Dr. Péter Kaló - MATE Research
Overview
Péter Kaló is a Research Advisor at the Genetic and Biotechnology Institute.
His research focuses on the symbiotic nitrogen fixation between leguminous species and rhizobia. His expertise lies in legume genomics and genetic analysis of symbiotic nitrogen fixation.
Péter Kaló’s work contributes to the questions of how the symbiotic nitrogen fixation is regulated and what genes are involved in the establishment and functioning of symbiotic nitrogen fixation. Across his research, he uses forward and reverse genetic approaches to study symbiosis.
He authored and co-authored around 40 research articles in high-impact scientific journals.
Péter Kaló has collaborated with several research groups across Europe/worldwide, and he has successfully applied for OTKA, ICGEB and NKFIH research grants nationally and internationally.
He is an Associate Editor of the Scientific Reports and Frontiers in Plants Science journals.
Research keywords:
Publications
Horváth, B., Güngör, B., Tóth, M., Domonkos, Á., Ayaydin, F., Saifi, F., ... & Kaló, P. (2023).

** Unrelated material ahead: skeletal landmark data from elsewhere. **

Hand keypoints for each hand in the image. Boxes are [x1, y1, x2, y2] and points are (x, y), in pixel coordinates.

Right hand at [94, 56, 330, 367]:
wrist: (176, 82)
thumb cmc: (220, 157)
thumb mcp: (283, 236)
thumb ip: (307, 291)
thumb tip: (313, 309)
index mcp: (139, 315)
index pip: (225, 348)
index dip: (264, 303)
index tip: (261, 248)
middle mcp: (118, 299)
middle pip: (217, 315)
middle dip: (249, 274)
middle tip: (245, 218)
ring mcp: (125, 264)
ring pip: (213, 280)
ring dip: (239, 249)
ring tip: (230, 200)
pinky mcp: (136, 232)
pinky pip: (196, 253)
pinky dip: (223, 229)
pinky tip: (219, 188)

The Medicago truncatula nodule‐specific cysteine‐rich peptides, NCR343 and NCR‐new35 are required for the maintenance of rhizobia in nitrogen‐fixing nodules. New Phytologist, 239(5), 1974-1988. https://doi.org/10.1111/nph.19097
Güngör, B., Biró, J. B., Domonkos, Á., Horváth, B., & Kaló, P. (2023). Targeted mutagenesis of Medicago truncatula Nodule-specific Cysteine-Rich (NCR) genes using the Agrobacterium rhizogenes-mediated CRISPR/Cas9 system. Scientific Reports, 13(1), 20676. https://doi.org/10.1038/s41598-023-47608-5
Horváth, B., Domonkos, Á., Kereszt, A., Szűcs, A., Ábrahám, E., Ayaydin, F., ... & Kaló, P. (2015). Loss of the nodule-specific cysteine rich peptide, NCR169, abolishes symbiotic nitrogen fixation in the Medicago truncatula dnf7 mutant. Proceedings of the National Academy of Sciences, 112(49), 15232-15237. https://www.pnas.org/doi/full/10.1073/pnas.1500777112
Domonkos, A., Horvath, B., Marsh, J. F., Halasz, G., Ayaydin, F., Oldroyd, G. E., & Kalo, P. (2013). The identification of novel loci required for appropriate nodule development in Medicago truncatula. BMC Plant Biology, 13, 1-11. https://doi.org/10.1186/1471-2229-13-157
Horváth, B., Yeun, L. H., Domonkos, Á., Halász, G., Gobbato, E., Ayaydin, F., ... & Kaló, P. (2011). Medicago truncatula IPD3 is a member of the common symbiotic signaling pathway required for rhizobial and mycorrhizal symbioses. Molecular plant-microbe interactions, 24(11), 1345-1358. https://doi.org/10.1094/MPMI-01-11-001
Projects
2021-1.2.6-TÉT-IPARI-MA-2022-00005 - Development of rhizobacteria inoculum to improve faba bean production and its agroecological services under climate change
The aim of the project is to produce a prototype soil inoculum containing drought-stress-resistant bacteria, the application of which can mitigate the harmful effects of dry periods and make the cultivation of faba beans safer. In the course of the project, rhizobium and other soil bacteria tolerant to water deficiency are isolated and characterized, strains suitable for inoculum production are selected based on their favourable properties, their effect on faba bean plants is studied, and the growing conditions necessary for inoculum production are developed.
OTKA K-132646 - Functional analysis of lipid transfer proteins required for endosymbiotic interactions
The proposal focuses on the molecular and biochemical characterization of a symbiosis-specific lipid transfer protein (symLTP) that facilitates the establishment of nitrogen-fixing symbiosis between rhizobia and Medicago truncatula. Mtsymltp is proposed to act in the NF signal transduction pathway or have nutrient or structural function at the early stage of nodule initiation and we perform the detailed phenotypic analysis of the mutant Mtsymltp to define the relative position and activity of symLTP in the NF signaling pathway.
OTKA K-119652 - The functional study of nodule-specific cystein-rich (NCR) peptide genes required for bacterial differentiation in Medicago truncatula
One of the main objectives of this proposal wasthe (i) analysis of the regulatory elements in the promoters of the NCR168 and NCR2111 genes and define the residues essential for the function of the encoded peptides. The mutants deficient in NCR169 and NCR211 were used to test modified versions a promoters and peptides and gain more insights into the regulation and action of the essential NCRs. Forward and state-of-the-art reverse genetic approaches have been applied to achieve the other main objective of the proposal, the (ii) identification of additional NCRs and another symbiotic gene that might have non-redundant role controlling bacterial differentiation.